Sunday, November 23, 2008

Foucault and Me: Discipline in Education

Foucault and Me: Discipline in Education

In Discipline and Punishment: The Birth of the Prison, Foucault’s discusses that in the 18th century execution was a political operation. This demonstrates an example of how discipline is rooted in control and power over individuals and groups. Although Foucault uses an 18th century example of execution to show this, there are many examples of how disciple in education is rooted in politics in the way it engages power to force people to assimilate and gate keep. This is important for me because Foucault’s use of discipline can be very helpful in my research. Through research I would like to explore how schooling is used to discipline social actors. In the paper I will attempt to make connections to Foucault’s examples of discipline and the politics of education.


During the time of his writing, Foucault talks about how discipline also had a function of reducing gaps. One example is the use of discipline to marginalize and reduce gaps in cultural differences through schooling. This can be noted in the early history of the United States in the ways that rapid immigration created cultural conflict and cultural stress in schools (Collins, n.d.). Hence, the schools became a site for cultural hegemony (Collins, n.d.). Although there has been a push for multiculturalism and intercultural teaching and learning, there are still tensions in schools around culture.

I would argue that multiculturalism and intercultural competence in schools is almost nonexistent. Due to most schools inability to do this, cultural conflict escalates creating the need for more discipline. Gloria Ladson-Billings, in a talk at the University of Minnesota on November 7, 2008, proclaimed that schools focus more on discipline than on teaching. This focus on discipline is between dominate and target cultures in conflict stemming from resistance to cultural assimilation and a history of oppressive colonization.

An example of Foucault’s notion in education is between African American and Native American communities in relation to Eurocentric schooling. When examining the trends of this society, this kind of power is exercised in a systemic way to force the target culture to assimilate. A Native American example is boarding schools. These schools were systemically created to punish Native American children if they did not take up Eurocentric culture (i.e. cut hair). This acculturation can been see in other examples such as examples include young people wearing their pants lower on their waist (“sagging”) than what is articulated to be acceptable by the dominate culture. These young people tend to be stereotyped and/or forced to conform especially in schools.

There are several other examples of the use of power for gap reduction in schools. These power plays include adults showing power over students through discipline. When a student does something that is not cohesive with the culture of the school penalties can range from what Foucault calls micro-penalties to more severe penalties. In the schools that I have worked in examples of micro-penalties would include instances such as requiring students to line up and silent in hallways or students arriving to class on time. The purpose of these micro-penalties in school is to control behaviors and ways of being. These penalties are punished to different degrees and are ways to control people and maintain the systems status quo. These systems included the status quo of my particular school to the larger society.

• _Set task 1_
In the essay on Foucault and discipline in education, what did Gloria Ladson-Billings say schools focus on more than teaching?
• _Set task 2_
Write the next paragraph of the essay on Foucault and discipline in education, starting after its last sentence.

• _Raw records_
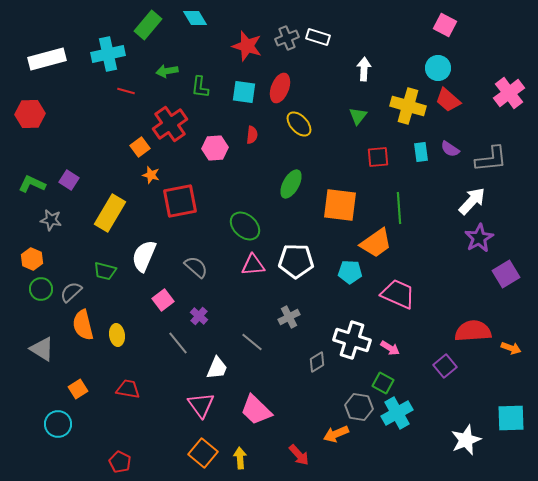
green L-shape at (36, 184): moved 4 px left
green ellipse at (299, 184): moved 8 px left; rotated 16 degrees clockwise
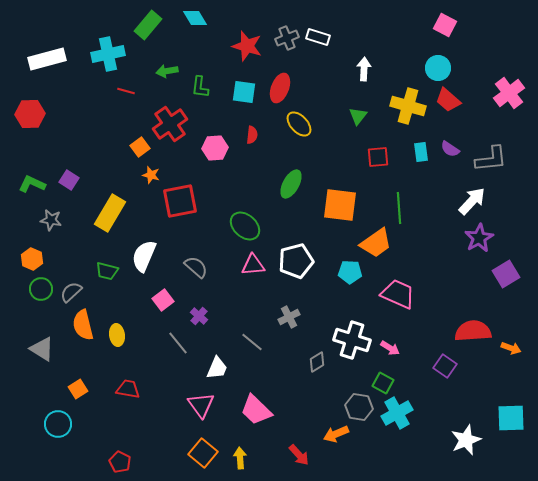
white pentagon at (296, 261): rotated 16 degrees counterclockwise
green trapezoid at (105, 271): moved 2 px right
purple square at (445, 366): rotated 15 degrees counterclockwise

• _Expected answer 1_
Discipline.

• _Expected answer 2_
An example of a sever penalty includes paddling (corporal punishment). My personal experience with paddling is very intimate because I was paddled when I was in 7th grade. The reason was that I stopped attending classes (also known as skipping). When I was discovered by school personnel, I was made to go to the office. The consequence of skipping was two smacks (also known as licks). The principal made me put my hands on the edge of her table and administered the punishment. I remember it was not very painful, but very effective at that time. It was not the actual paddling itself that was effective but it was that immediately after my punishment (I think I may still have been in the office) my mother consequentially showed up at the school to pick me up early. She never found out about what happened until I confessed many years later (as an adult). I did not skip again at that school (I started skipping at other schools instead).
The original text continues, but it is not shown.